> _DIRECTIONS FOR THIS TASK_
Although the records contain pictures, only their text should be set down, exactly as written.

> _SOURCE RECORDS_
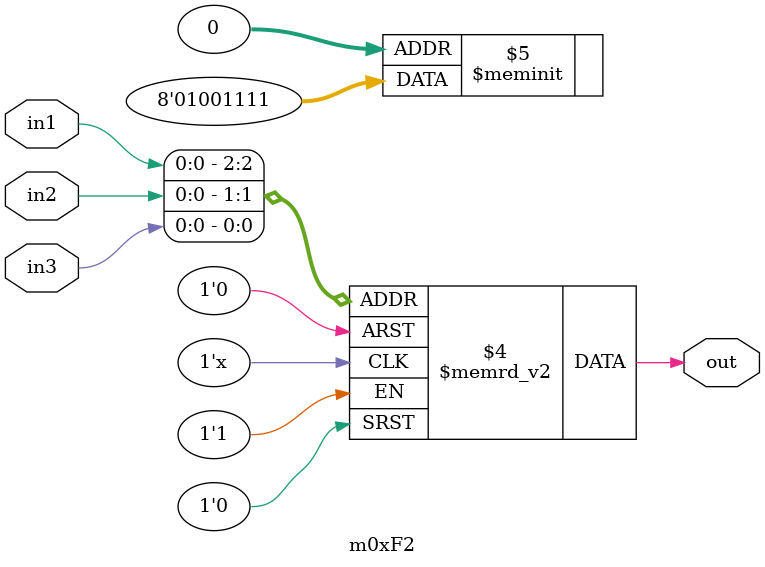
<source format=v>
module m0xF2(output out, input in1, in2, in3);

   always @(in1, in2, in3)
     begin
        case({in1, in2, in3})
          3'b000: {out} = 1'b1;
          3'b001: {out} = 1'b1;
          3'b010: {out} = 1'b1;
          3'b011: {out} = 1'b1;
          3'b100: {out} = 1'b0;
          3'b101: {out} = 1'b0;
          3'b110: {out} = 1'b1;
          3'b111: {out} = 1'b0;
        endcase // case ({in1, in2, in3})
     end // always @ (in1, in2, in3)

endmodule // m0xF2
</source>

> _RESPONSE TO THIS EXERCISE_
<source format=v>
module m0xF2(output out, input in1, in2, in3);

   always @(in1, in2, in3)
     begin
        case({in1, in2, in3})
          3'b000: {out} = 1'b1;
          3'b001: {out} = 1'b1;
          3'b010: {out} = 1'b1;
          3'b011: {out} = 1'b1;
          3'b100: {out} = 1'b0;
          3'b101: {out} = 1'b0;
          3'b110: {out} = 1'b1;
          3'b111: {out} = 1'b0;
        endcase // case ({in1, in2, in3})
     end // always @ (in1, in2, in3)

endmodule // m0xF2
</source>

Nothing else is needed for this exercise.